Prawo ludności serbskiej zamieszkującej północne Kosowo do "samostanowienia lub autonomii" określił jako "godne pożądania". Ocenił jednak, że do uzgodnienia tej kwestii potrzebne byłyby długie i skomplikowane negocjacje. Jak zaznaczył, w jego odczuciu strona kosowska jest w tej kwestii "bardzo bezwzględna".

Serbia to jedno z najważniejszych państw regionu, ręczące za jego pokój i stabilność - ocenił szef FPOe. Podkreślił, że stosunki łączące Serbię i Austrię są obecnie dobre i powinny być w przyszłości rozwijane i pogłębiane. Chwalił także integrowanie się ludności serbskiej w Austrii z austriackim społeczeństwem. Jak ocenił, będzie ona miała wkład w dobrą teraźniejszość i przyszłość Austrii.

Strache w niedzielę po południu udał się do Belgradu, gdzie dzień później ma rozmawiać z premier Aną Brnabić, ministrem administracji państwowej i samorządu lokalnego Branko Rużiciem oraz szefem serbskiej dyplomacji Ivicą Dacziciem.

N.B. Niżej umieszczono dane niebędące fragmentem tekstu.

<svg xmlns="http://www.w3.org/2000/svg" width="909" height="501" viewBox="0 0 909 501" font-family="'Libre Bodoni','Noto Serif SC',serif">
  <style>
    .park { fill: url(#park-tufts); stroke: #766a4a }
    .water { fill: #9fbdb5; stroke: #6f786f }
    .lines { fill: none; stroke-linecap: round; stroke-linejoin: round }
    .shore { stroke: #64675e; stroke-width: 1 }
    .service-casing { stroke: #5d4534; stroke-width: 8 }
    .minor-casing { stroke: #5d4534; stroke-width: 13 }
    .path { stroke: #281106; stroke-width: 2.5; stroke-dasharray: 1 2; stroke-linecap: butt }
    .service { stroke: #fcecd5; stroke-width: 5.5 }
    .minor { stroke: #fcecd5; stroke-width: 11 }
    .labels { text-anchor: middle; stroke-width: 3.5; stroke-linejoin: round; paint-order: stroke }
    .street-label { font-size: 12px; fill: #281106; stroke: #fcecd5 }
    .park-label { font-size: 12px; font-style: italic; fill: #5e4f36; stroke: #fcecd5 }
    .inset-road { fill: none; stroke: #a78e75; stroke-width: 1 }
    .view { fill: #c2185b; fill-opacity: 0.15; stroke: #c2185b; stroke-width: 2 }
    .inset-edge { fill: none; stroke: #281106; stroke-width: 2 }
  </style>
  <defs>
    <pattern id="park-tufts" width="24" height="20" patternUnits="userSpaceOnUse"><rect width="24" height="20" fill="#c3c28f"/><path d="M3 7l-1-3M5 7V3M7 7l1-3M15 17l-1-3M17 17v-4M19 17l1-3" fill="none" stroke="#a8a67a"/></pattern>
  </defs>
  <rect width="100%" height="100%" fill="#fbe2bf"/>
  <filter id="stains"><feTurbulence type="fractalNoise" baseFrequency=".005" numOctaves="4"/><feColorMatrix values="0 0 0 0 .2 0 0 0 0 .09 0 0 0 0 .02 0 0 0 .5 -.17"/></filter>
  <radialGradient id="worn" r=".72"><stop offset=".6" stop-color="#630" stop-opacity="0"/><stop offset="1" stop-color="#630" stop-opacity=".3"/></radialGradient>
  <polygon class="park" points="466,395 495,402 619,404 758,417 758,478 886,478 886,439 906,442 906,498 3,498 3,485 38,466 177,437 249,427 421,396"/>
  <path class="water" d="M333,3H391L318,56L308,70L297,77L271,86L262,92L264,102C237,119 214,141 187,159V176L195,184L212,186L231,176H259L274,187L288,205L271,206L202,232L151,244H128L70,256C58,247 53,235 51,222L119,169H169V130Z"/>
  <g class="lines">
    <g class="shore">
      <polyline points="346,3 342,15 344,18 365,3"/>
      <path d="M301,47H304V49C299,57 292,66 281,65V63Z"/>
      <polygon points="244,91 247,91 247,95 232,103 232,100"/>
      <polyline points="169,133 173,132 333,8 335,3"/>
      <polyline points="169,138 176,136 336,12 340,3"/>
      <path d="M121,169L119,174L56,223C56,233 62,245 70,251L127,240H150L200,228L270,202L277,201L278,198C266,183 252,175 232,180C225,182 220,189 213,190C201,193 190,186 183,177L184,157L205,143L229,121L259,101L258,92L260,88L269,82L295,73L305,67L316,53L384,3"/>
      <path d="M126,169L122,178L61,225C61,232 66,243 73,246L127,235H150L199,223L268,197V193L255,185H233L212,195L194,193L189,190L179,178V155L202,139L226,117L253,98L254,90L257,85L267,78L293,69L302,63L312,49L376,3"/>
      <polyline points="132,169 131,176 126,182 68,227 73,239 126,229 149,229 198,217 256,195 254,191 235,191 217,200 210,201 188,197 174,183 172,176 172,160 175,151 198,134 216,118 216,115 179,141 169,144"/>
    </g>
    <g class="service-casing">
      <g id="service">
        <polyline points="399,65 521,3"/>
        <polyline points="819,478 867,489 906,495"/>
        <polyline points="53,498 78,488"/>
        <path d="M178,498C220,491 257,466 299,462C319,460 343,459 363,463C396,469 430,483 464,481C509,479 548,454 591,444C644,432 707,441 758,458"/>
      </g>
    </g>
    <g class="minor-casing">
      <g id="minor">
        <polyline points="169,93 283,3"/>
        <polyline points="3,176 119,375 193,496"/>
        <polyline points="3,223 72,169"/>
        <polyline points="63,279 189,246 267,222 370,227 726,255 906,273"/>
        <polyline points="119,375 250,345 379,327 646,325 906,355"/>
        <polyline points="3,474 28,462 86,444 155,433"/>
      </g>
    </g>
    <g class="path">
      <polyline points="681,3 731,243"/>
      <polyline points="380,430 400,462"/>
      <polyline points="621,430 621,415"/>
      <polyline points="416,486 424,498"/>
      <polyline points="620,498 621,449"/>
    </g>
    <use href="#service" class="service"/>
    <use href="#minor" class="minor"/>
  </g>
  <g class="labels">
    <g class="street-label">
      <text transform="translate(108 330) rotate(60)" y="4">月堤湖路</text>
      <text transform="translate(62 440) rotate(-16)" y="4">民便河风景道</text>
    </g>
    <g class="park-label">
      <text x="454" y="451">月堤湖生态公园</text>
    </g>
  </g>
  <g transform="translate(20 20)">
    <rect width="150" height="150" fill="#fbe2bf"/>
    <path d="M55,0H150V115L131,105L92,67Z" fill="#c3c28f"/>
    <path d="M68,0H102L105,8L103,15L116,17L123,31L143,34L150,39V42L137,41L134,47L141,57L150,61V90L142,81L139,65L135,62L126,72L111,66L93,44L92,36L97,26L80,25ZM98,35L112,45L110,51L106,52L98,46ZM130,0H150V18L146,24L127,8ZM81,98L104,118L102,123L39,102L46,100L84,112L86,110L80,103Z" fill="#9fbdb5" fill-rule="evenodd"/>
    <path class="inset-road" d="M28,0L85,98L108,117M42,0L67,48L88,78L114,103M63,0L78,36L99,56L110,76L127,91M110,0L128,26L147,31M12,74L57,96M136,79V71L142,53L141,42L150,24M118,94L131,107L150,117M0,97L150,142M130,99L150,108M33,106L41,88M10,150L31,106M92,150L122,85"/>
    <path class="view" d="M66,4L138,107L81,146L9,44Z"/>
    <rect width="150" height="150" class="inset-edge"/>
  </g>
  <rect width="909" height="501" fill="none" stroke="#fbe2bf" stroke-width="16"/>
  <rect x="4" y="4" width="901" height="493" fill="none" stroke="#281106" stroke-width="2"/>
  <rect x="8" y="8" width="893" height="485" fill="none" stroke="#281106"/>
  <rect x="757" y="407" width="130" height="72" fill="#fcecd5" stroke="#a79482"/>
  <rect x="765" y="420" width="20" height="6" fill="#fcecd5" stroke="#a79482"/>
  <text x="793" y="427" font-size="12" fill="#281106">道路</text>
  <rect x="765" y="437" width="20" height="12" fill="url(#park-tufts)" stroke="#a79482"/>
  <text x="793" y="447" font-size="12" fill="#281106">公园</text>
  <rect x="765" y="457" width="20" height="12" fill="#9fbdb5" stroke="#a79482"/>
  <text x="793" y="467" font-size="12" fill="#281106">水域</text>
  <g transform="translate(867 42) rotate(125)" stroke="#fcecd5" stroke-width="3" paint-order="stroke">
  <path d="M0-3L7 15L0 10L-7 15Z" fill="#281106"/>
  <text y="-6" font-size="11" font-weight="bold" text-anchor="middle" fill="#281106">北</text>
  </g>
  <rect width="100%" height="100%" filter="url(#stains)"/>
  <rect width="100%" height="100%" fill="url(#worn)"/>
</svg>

Kosowo oddzieliło się od Serbii w 2008 roku w blisko 10 lat po wojnie domowej w tym kraju zakończonej interwencją NATO. Niepodległość Kosowa została uznana przez 115 krajów, w tym 23 członków UE wraz z Polską. Belgrad nie uznaje niepodległości Kosowa, gdzie mieszka ok. 120 tys. Serbów, a ponad 90 proc. ludności stanowią Albańczycy.

W ubiegłym tygodniu serbski minister obrony Aleksandar Vulin oświadczył, że Belgrad powinien dążyć do porozumienia z Prisztiną w sprawie podziału Kosowa na część serbską i albańską, by zakończyć spór, który utrudnia przystąpienie Serbii do Unii Europejskiej. Normalizacja stosunków między Serbią i Kosowem to najważniejszy dla obu krajów warunek zbliżenia z UE.

Wśród państw Bałkanów Zachodnich Serbia jest obok Czarnogóry, Macedonii i Albanii państwem kandydującym do wejścia do UE, zaś Kosowo oraz Bośnia i Hercegowina są potencjalnymi krajami kandydującymi.